Other than the slightly damp and cold weather, we had a pretty good Halloween this year. Daughter and friends carved pumpkins at our house. I broke out the power tools and drilled holes in my own pumpkin. We had lots of Trick-or-Treaters but somehow ended up with a bit too much candy, including an excessive number of Tootsie Rolls which I've since managed to eat.
But the highlight of Halloween 2009 was when I stopped at the grocery store and found the produce guy dressed in a banana suit, pushing carts in from the parking lot. Then, as if that wasn't enough excitement for one holiday, another banana showed up at our house for Trick-or-Treat. The girl in this banana suit assured me that she wasn't related to the grocery store banana, even though I told her that there was a strong family resemblance. :-)

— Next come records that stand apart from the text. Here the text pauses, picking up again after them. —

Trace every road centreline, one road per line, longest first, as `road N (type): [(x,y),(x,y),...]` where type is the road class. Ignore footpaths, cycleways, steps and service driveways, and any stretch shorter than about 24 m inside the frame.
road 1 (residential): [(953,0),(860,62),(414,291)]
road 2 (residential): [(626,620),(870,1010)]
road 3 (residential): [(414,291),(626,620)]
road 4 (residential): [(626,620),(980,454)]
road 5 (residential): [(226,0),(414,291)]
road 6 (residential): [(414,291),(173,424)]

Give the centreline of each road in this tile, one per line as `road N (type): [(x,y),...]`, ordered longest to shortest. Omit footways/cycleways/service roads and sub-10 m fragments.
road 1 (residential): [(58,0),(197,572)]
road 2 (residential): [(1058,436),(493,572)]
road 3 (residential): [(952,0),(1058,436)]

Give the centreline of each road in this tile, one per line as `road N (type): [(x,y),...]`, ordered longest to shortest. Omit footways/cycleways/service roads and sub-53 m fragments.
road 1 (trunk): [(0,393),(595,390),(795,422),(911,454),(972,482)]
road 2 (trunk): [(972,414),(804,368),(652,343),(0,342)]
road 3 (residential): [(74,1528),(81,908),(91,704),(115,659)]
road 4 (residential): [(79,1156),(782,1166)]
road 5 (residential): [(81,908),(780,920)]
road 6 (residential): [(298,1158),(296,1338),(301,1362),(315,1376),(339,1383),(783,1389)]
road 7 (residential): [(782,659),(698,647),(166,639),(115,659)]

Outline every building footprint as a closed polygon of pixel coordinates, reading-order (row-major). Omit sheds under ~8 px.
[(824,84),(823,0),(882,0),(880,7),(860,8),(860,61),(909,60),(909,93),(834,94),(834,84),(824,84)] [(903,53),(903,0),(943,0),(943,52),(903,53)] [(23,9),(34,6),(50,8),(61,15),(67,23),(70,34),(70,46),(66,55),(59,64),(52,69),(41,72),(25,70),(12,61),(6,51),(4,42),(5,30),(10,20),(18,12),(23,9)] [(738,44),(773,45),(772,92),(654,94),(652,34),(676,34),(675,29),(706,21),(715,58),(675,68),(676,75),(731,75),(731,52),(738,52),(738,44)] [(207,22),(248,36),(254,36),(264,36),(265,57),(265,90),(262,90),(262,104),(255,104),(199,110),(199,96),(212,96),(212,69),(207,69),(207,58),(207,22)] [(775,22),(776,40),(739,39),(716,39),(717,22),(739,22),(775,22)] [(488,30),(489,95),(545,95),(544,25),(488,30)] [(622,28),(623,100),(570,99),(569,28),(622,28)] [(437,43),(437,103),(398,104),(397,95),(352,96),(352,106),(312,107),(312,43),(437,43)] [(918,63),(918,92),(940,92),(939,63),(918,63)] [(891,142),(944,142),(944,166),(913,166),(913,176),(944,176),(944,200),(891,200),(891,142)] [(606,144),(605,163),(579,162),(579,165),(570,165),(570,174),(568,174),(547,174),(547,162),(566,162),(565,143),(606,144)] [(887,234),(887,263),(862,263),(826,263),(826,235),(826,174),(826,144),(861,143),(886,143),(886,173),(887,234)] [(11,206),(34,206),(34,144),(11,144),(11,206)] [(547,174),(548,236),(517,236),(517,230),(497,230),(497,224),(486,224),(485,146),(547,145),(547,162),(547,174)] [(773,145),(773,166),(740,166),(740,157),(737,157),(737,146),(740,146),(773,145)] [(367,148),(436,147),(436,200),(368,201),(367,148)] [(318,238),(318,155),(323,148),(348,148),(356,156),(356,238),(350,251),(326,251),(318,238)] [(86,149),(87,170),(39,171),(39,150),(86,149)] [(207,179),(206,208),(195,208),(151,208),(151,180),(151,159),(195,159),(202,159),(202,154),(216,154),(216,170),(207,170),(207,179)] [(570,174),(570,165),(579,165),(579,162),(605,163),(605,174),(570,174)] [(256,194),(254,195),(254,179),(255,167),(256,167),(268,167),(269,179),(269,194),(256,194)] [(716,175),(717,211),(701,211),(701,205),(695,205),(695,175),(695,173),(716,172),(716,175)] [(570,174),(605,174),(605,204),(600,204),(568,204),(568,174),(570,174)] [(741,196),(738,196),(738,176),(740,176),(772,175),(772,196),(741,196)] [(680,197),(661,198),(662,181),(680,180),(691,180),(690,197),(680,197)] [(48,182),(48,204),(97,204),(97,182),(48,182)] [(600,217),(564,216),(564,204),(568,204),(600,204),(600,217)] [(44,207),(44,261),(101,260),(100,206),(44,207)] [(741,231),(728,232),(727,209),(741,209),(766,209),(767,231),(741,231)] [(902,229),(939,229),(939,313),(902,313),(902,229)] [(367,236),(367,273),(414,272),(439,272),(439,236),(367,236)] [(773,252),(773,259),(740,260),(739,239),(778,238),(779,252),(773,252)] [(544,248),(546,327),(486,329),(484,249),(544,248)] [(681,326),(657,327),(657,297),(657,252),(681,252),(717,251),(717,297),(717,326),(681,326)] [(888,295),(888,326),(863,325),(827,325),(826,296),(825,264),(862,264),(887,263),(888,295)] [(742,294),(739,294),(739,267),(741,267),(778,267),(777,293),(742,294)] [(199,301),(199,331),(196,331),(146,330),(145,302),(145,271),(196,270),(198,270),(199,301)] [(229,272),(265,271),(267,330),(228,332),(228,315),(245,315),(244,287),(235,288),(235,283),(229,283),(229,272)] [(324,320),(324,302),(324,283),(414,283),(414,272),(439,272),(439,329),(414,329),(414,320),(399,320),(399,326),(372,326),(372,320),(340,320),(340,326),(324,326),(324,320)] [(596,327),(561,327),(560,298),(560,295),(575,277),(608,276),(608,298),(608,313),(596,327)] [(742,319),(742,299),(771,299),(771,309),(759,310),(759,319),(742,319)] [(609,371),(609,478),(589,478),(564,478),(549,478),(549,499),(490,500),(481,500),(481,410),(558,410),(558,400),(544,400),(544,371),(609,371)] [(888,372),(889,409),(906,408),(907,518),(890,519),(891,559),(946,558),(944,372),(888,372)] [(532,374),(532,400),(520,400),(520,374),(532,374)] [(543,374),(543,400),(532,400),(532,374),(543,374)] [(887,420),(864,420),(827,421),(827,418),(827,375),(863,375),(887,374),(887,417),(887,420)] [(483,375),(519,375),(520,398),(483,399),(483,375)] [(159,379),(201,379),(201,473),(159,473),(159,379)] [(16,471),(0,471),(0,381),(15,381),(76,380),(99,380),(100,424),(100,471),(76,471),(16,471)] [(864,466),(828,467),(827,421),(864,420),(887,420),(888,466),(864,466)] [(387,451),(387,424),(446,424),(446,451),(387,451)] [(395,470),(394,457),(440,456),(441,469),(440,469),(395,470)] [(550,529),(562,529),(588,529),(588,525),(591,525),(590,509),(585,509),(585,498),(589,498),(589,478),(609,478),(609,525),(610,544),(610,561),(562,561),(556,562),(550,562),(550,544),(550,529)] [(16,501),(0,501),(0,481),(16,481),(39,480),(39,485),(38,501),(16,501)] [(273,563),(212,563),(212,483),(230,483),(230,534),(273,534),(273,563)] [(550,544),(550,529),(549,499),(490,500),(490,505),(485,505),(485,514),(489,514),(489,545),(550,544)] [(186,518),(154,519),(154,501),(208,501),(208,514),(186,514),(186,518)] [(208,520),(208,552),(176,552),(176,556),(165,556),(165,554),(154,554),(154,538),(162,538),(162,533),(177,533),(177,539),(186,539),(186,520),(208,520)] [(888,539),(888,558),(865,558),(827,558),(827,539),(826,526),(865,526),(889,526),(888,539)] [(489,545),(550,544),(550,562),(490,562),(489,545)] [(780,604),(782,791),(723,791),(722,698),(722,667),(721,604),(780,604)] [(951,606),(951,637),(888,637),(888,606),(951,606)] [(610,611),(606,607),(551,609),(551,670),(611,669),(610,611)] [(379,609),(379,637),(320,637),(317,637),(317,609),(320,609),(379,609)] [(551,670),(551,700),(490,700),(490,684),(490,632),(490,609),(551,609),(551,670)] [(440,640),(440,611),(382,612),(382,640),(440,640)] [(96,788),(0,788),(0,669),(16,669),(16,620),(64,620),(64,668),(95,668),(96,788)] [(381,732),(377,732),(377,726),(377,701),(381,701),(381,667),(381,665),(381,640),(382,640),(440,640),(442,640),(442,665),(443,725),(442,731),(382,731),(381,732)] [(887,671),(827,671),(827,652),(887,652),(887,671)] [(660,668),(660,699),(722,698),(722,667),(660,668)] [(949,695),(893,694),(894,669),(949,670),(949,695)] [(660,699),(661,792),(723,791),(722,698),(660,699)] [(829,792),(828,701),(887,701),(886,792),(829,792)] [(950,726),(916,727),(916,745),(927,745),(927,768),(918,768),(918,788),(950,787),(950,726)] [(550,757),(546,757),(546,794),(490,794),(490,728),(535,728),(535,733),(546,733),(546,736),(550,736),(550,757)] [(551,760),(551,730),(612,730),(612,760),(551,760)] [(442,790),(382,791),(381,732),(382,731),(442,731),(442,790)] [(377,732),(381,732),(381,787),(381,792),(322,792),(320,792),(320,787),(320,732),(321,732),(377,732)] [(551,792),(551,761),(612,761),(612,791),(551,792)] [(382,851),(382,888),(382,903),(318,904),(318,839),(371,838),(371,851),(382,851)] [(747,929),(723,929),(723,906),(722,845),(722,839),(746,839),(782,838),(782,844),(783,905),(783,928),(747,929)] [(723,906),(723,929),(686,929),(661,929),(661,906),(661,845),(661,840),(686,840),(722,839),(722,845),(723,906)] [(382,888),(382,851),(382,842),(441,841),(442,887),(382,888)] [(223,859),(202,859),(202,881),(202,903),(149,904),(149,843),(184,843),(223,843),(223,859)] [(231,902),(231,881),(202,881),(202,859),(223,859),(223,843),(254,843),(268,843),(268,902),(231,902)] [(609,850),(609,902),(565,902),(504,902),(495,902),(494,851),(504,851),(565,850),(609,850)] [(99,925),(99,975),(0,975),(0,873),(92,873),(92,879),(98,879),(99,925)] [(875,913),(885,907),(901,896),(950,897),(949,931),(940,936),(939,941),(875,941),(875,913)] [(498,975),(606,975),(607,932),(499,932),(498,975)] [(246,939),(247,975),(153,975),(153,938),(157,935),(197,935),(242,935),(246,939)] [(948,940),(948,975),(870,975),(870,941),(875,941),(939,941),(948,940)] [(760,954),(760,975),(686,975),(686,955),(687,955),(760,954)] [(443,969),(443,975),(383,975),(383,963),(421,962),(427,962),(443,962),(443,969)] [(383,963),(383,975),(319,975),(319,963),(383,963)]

Here in central Iowa, Trick-or-Treaters are traditionally expected to tell a joke to get candy. Now, I know plenty of slackers who will waive this requirement and dole out the candy without the trick, but not me. Unless you're very young or painfully shy, I insist on a joke! Here are some of the best (or at least most coherent) riddles of the evening:
What do you call a cow lying on the ground? Ground beef. (That's a real Iowa joke for ya.)
What do you call a cross between a brown cow and a chicken? (Trendwatch: Lots of cow jokes this year.) Brown-chicka-brown cow (sing the punch line).
Why did Britney Spears get hit by a truck? Because she said, "Hit me baby one more time." (Oh, my.)
And I'll leave you with this little gem...
How do you wake up Lady Gaga? Poker Face.